List of tasks
1. In the biography of Archibald Bulloch, under whose command did he fight in the Battle of the Rice Boats and the Battle of Tybee Island?
2. Repeat word for word the part of the Archibald Bulloch biography that opens with the words containing "Bulloch died in" and closes with "Colonial Park Cemetery.".

## Start Selected excerpt

Archibald Bulloch (January 1, 1730 – February 22, 1777) was a lawyer, soldier, and statesman from Georgia during the American Revolution. He was also the great-grandfather of Martha Bulloch Roosevelt, and the great-great-grandfather of Theodore Roosevelt, the 26th President of the United States.[1]

Early life[edit]

Bulloch was born and educated in Charleston, South Carolina, the son of James Bulloch and Jean Stobo Bulloch. He began to practice law in South Carolina and was commissioned as a lieutenant in the South Carolina militia. His family moved to Georgia in 1758, and Bulloch moved to Savannah, Georgia, in 1764. He was elected to the Commons House of Assembly of Georgia in 1768.

Revolution[edit]

Bulloch was an early supporter of the revolution in Georgia as a member of the Friends of Liberty. He served as President of the 1st and 2nd Provincial Congresses of Georgia, and was a delegate in 1775 to the Continental Congress. There, he won John Adams's praise for his "Abilities and Fortitude".[2] In the Continental Congress, he was a member of the Secret Committee, which was responsible for gathering war supplies.[3] Speaking to the Provincial Congress, Bulloch said, "This is no time to talk of moderation; in the present instance it ceases to be a virtue."[4]

Bulloch is also recorded as having been a Freemason in Georgia. His name is listed on the 1779 Masonic rolls of Solomon's Lodge No. 1 at Savannah[citation needed] along with George Walton, John Adam Treutlen, James Jackson,[citation needed] Nathaniel Pendelton, and General Samuel Elbert.[citation needed]

Bulloch would have been a signer of the Declaration of Independence, but decided to return to Georgia to aid the revolution there. He wrote to John Adams, "Such a series of Victory having attended the American Arms, emboldens us further to trust in Providence, that has so remarkably interposed in our behalf, and we cannot but entertain the most sanguine Hopes, of still preserving our most invaluable Liberties."[5] Adams was disappointed that Bulloch would not be able to sign the Declaration, saying, "I was greatly disappointed, Sir, in the information you gave me, that you should be prevented from revisiting Philadelphia."[6]

In 1776, Bulloch fought under the command of Colonel Lachlan McIntosh in the Battle of the Rice Boats and the Battle of Tybee Island. On June 20, 1776, he was chosen to be the first President and Commander-in-Chief of Georgia under the state's temporary republican government.[7] When he signed the state constitution on February 20, 1777, his position transferred from president to governor of Georgia. He was thus Georgia's first chief executive under a proper constitutional government, but the third chief executive in all, following the brief tenures of presidents William Ewen and George Walton.

Bulloch died in Savannah while preparing to defend against the British invasion of Georgia in 1777. There is some speculation that he was poisoned, though this has never been proven. His death was a severe blow, as his was the only leadership that united the Whig factions in the troubled young state. He is buried in Savannah's Colonial Park Cemetery.

## End Selected excerpt
## Start Given information

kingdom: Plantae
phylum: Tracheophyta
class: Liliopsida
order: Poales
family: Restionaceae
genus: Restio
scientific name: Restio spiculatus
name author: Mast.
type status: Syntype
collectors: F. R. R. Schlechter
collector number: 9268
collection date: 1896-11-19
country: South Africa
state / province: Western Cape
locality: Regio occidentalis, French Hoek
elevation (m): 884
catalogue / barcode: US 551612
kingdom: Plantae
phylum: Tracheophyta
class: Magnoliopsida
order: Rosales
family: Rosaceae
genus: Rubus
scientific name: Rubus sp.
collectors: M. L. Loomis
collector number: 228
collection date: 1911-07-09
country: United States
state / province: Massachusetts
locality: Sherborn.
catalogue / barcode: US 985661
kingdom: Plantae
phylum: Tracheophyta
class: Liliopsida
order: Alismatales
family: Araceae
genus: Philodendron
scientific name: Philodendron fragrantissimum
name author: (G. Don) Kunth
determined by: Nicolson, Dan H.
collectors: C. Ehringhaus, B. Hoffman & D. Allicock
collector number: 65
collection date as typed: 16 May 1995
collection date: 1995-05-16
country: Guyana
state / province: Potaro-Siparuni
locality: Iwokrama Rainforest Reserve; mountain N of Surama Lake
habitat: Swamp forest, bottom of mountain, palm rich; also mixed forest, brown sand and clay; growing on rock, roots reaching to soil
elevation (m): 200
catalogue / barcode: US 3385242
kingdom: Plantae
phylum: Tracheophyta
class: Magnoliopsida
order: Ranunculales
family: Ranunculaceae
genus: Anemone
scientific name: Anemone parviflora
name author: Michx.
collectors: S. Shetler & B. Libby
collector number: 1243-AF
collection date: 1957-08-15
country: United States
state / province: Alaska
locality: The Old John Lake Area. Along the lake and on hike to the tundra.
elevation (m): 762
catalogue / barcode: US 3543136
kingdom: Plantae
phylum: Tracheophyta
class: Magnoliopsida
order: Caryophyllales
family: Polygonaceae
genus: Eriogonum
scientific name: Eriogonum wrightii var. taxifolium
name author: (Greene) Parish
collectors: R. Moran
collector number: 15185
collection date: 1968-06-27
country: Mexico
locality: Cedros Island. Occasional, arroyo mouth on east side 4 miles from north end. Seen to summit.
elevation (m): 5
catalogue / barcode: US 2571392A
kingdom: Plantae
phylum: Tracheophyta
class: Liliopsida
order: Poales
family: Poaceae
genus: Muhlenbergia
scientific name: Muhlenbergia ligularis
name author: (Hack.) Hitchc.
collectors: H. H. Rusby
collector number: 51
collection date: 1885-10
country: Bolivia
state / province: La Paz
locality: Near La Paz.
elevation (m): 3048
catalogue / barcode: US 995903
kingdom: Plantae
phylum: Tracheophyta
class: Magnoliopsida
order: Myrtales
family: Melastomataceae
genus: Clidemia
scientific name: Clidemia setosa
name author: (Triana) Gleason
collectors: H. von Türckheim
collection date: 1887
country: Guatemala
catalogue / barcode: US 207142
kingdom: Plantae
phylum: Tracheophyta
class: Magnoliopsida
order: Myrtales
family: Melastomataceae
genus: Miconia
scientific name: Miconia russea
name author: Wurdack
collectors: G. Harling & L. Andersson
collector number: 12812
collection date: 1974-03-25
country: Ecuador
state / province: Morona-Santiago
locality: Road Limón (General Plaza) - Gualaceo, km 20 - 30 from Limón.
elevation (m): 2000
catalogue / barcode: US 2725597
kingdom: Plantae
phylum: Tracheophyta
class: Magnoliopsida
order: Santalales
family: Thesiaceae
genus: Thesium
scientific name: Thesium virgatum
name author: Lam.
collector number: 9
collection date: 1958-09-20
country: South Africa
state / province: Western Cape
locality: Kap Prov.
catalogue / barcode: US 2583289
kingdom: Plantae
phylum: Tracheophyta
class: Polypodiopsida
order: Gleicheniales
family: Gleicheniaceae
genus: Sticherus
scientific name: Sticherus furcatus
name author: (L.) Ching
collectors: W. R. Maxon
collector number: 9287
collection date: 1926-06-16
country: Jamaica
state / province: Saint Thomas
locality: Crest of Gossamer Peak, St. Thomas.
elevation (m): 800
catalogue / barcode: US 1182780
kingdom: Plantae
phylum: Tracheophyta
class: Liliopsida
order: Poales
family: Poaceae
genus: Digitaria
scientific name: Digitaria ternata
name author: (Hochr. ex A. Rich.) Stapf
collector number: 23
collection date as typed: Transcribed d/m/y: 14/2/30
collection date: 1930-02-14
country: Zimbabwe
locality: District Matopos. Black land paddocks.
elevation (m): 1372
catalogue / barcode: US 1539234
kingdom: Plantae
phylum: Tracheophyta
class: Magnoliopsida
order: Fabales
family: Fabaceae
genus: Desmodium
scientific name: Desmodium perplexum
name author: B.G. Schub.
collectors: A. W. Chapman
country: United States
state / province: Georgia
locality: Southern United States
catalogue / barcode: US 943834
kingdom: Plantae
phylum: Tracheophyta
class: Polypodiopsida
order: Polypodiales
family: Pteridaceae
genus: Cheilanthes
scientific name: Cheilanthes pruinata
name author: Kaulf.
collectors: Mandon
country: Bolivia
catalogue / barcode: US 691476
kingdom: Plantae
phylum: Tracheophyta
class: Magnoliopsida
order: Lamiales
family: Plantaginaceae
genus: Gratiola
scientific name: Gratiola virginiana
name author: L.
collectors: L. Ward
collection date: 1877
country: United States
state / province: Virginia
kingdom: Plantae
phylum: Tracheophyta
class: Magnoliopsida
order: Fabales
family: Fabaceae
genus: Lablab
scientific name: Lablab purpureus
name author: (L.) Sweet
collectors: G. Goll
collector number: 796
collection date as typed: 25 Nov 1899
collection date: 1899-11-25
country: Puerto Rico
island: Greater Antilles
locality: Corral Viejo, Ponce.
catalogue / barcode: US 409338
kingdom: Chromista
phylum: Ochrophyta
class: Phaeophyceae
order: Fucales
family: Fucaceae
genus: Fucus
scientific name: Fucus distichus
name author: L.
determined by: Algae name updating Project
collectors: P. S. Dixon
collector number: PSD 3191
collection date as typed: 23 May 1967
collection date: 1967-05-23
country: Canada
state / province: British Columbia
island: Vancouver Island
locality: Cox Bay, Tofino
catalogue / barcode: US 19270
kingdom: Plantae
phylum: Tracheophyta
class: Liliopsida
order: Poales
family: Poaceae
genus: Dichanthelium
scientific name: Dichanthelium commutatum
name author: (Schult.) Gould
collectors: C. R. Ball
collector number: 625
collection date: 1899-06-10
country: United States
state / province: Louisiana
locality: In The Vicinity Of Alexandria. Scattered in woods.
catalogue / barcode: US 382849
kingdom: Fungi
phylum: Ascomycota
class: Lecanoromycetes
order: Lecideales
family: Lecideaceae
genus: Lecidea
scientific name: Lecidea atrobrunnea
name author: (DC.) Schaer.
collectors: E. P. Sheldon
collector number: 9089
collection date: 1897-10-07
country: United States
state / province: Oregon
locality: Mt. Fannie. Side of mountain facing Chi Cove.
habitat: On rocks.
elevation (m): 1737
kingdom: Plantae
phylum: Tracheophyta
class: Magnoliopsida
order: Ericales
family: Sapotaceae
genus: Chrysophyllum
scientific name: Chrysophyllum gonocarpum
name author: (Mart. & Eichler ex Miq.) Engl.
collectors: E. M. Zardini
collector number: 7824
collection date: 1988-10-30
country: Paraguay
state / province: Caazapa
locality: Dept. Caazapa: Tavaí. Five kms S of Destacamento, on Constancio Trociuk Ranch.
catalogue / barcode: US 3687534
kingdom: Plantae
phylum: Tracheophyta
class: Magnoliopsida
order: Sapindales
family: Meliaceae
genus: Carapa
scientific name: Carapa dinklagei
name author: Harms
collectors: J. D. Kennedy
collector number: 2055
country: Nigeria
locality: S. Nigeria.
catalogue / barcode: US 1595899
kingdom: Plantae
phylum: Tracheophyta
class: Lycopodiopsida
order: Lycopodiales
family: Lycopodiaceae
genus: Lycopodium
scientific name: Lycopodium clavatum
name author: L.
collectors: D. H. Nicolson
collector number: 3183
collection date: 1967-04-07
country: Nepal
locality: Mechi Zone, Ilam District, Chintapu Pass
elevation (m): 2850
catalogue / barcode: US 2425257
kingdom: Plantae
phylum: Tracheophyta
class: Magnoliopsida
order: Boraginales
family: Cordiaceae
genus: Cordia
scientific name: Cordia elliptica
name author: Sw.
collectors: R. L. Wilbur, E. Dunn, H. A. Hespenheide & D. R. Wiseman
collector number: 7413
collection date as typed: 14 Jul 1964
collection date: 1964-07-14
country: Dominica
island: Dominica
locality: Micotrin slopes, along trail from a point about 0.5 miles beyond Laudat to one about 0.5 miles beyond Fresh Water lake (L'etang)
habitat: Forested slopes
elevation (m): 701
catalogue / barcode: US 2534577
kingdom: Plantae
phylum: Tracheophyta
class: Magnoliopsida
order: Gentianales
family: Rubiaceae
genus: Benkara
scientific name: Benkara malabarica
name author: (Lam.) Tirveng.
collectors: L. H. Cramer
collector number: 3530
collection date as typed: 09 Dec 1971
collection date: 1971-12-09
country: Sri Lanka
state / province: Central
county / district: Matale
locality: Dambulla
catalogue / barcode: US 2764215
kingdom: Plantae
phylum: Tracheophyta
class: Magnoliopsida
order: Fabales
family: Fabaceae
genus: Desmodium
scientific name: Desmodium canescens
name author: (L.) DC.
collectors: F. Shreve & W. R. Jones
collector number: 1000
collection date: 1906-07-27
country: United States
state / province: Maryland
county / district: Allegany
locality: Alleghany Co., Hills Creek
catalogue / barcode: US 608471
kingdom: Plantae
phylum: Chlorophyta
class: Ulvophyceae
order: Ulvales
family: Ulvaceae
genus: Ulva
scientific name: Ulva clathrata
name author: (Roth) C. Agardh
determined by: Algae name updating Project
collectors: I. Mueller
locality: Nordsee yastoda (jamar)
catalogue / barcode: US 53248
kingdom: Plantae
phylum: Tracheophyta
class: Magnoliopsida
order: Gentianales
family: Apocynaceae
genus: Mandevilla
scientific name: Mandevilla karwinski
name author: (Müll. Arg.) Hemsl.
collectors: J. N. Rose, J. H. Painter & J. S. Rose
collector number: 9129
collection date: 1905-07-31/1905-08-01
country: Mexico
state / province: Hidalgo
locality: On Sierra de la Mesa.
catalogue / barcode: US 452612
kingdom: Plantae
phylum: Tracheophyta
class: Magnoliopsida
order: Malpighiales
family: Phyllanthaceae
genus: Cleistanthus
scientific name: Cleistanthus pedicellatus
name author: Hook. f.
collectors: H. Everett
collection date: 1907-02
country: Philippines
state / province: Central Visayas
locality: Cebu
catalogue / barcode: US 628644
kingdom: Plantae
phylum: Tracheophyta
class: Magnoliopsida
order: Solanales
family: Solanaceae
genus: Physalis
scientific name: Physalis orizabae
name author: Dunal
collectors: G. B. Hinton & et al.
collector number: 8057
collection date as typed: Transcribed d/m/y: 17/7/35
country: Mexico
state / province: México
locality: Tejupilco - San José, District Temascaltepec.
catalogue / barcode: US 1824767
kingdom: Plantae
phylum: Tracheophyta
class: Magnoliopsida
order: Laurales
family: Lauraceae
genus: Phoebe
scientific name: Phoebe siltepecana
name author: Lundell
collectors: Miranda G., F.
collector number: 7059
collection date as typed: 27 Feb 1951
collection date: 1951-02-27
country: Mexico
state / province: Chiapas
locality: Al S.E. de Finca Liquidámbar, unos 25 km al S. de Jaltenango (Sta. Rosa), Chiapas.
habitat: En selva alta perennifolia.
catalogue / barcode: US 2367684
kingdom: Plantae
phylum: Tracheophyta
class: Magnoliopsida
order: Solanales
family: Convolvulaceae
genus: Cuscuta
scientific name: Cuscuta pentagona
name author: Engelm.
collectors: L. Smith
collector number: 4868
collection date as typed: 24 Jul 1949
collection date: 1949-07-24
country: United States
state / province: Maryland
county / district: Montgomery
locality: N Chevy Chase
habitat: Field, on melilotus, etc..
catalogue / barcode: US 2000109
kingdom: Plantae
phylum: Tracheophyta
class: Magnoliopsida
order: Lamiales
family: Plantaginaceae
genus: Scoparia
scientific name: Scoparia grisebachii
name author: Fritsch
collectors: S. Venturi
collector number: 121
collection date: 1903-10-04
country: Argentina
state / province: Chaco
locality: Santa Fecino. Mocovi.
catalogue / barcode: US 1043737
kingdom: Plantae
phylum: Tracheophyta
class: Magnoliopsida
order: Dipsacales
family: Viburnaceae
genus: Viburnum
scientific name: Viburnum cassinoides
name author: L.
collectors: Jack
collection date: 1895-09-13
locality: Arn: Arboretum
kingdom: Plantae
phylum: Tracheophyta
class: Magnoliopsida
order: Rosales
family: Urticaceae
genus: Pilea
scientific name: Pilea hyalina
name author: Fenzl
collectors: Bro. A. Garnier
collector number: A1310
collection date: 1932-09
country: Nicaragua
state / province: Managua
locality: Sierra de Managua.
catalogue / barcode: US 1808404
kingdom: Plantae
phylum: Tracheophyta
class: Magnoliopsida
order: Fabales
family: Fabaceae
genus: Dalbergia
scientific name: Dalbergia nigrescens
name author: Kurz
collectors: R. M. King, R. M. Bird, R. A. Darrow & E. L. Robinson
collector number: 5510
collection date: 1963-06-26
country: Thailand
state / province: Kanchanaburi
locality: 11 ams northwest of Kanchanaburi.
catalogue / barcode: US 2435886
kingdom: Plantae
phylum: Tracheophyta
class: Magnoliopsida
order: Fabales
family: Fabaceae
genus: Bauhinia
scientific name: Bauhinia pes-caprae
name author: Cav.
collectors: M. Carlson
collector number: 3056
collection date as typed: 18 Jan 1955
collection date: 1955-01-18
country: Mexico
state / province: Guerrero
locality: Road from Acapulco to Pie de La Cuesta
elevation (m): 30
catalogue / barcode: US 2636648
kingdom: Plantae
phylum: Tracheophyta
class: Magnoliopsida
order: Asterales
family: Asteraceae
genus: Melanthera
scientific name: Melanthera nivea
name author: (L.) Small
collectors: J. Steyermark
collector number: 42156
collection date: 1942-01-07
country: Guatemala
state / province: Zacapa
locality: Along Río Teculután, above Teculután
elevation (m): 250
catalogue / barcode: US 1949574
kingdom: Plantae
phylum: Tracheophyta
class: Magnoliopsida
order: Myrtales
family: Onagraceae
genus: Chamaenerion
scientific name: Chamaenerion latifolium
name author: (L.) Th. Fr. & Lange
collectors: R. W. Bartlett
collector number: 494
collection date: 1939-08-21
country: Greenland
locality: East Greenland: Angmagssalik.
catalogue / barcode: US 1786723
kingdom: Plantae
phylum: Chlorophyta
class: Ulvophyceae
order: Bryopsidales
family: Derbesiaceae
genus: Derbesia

## End Given information

Replies
1. Colonel Lachlan McIntosh

2.
Bulloch died in Savannah while preparing to defend against the British invasion of Georgia in 1777. There is some speculation that he was poisoned, though this has never been proven. His death was a severe blow, as his was the only leadership that united the Whig factions in the troubled young state. He is buried in Savannah's Colonial Park Cemetery.